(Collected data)
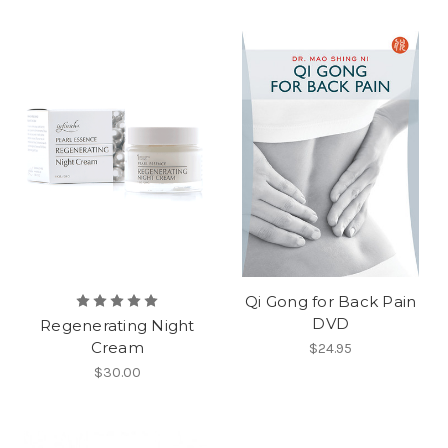
Qi Gong for Back Pain
DVD
Regenerating Night
Cream
$24.95
$30.00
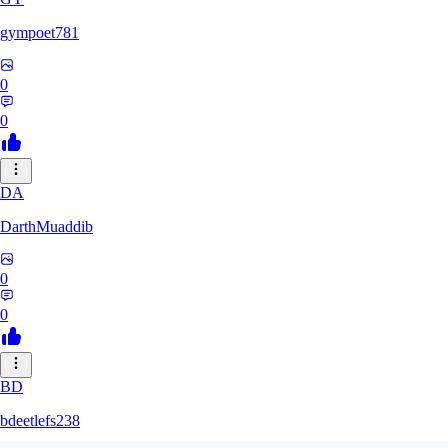
gympoet781
0
0
DA
DarthMuaddib
0
0
BD
bdeetlefs238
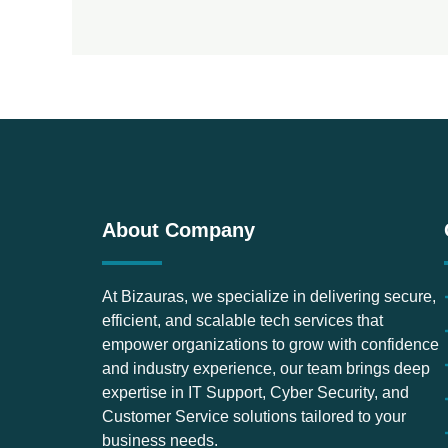
About Company
At Bizauras, we specialize in delivering secure,
efficient, and scalable tech services that
empower organizations to grow with confidence
and industry experience, our team brings deep
expertise in IT Support, Cyber Security, and
Customer Service solutions tailored to your
business needs.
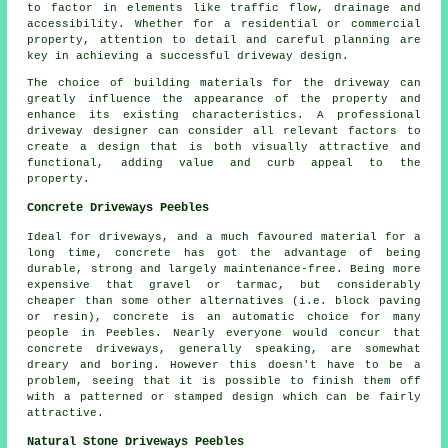
to factor in elements like traffic flow, drainage and
accessibility. Whether for a residential or commercial
property, attention to detail and careful planning are
key in achieving a successful driveway design.
The choice of building materials for the driveway can
greatly influence the appearance of the property and
enhance its existing characteristics. A professional
driveway designer can consider all relevant factors to
create a design that is both visually attractive and
functional, adding value and curb appeal to the
property.
Concrete Driveways Peebles
Ideal for driveways, and a much favoured material for a
long time, concrete has got the advantage of being
durable, strong and largely maintenance-free. Being more
expensive that gravel or tarmac, but considerably
cheaper than some other alternatives (i.e. block paving
or resin), concrete is an automatic choice for many
people in Peebles. Nearly everyone would concur that
concrete driveways, generally speaking, are somewhat
dreary and boring. However this doesn't have to be a
problem, seeing that it is possible to finish them off
with a patterned or stamped design which can be fairly
attractive.
Natural Stone Driveways Peebles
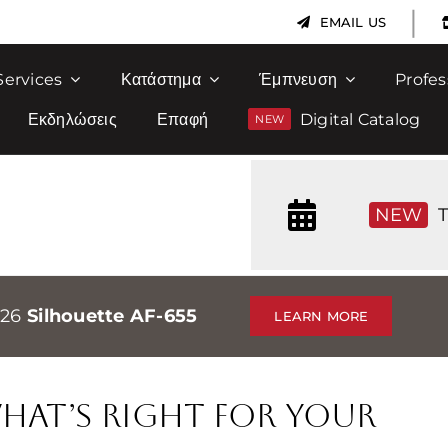
|
EMAIL US
Services
Κατάστημα
Έμπνευση
Profes
Εκδηλώσεις
Επαφή
Digital Catalog
NEW
T
026
Silhouette AF-655
LEARN MORE
 What’s Right for Your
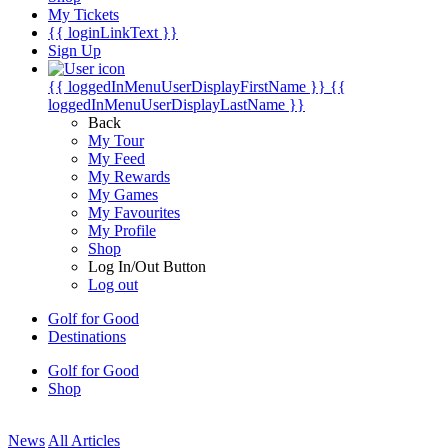
My Tickets
{{ loginLinkText }}
Sign Up
{{ loggedInMenuUserDisplayFirstName }}
{{
loggedInMenuUserDisplayLastName }}
Back
My Tour
My Feed
My Rewards
My Games
My Favourites
My Profile
Shop
Log In/Out Button
Log out
Golf for Good
Destinations
Golf for Good
Shop
News
All Articles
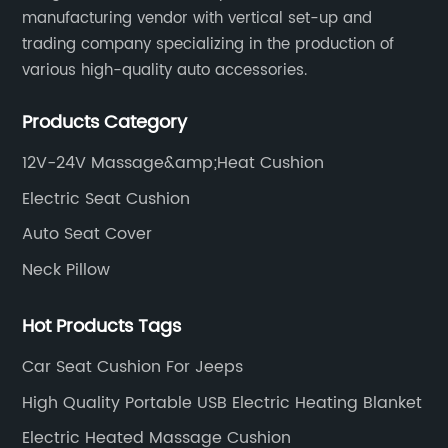
s
Backrest as a groundbreaking solution to
fi
manufacturing vendor with vertical set-up and
address the challenges faced by employees
th
trading company specializing in the production of
who spend long hours seated at their desks.
te
various high-quality auto accessories.
This innovative backrest is designed to
ai
Products Category
s
promote proper posture, alleviate back strain,
ye
and prevent discomfort associated with
ex
12V-24V Massage&amp;Heat Cushion
extended periods of sedentary work.Paragraph
st
Electric Seat Cushion
2:At the heart of this breakthrough backrest is
so
a unique mesh fabric that allows air to flow
Auto Seat Cover
Cu
seamlessly through the chair, providing
wi
Neck Pillow
unparalleled breathability. This cutting-edge
Co
design not only keeps users cool and
it
Hot Products Tags
e
comfortable, even during intense work
im
Car Seat Cushion For Jeeps
he
sessions, but it also eliminates the
cu
accumulation of heat and moisture that often
se
High Quality Portable USB Electric Heating Blanket
d
leads to discomfort and fatigue. By ensuring
ma
Electric Heated Massage Cushion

:: Exercise aim ::
Reproduce, word for word, every line from the start of the records down to and including the line with "driveway designer can"; skip the pictures.

:: Reply ::
Qi Gong for Back Pain
DVD
Regenerating Night
Cream
$24.95
$30.00
gympoet781
0
0
DA
DarthMuaddib
0
0
BD
bdeetlefs238
About Company
At Bizauras, we specialize in delivering secure,
efficient, and scalable tech services that
empower organizations to grow with confidence
and industry experience, our team brings deep
expertise in IT Support, Cyber Security, and
Customer Service solutions tailored to your
business needs.
to factor in elements like traffic flow, drainage and
accessibility. Whether for a residential or commercial
property, attention to detail and careful planning are
key in achieving a successful driveway design.
The choice of building materials for the driveway can
greatly influence the appearance of the property and
enhance its existing characteristics. A professional
driveway designer can consider all relevant factors to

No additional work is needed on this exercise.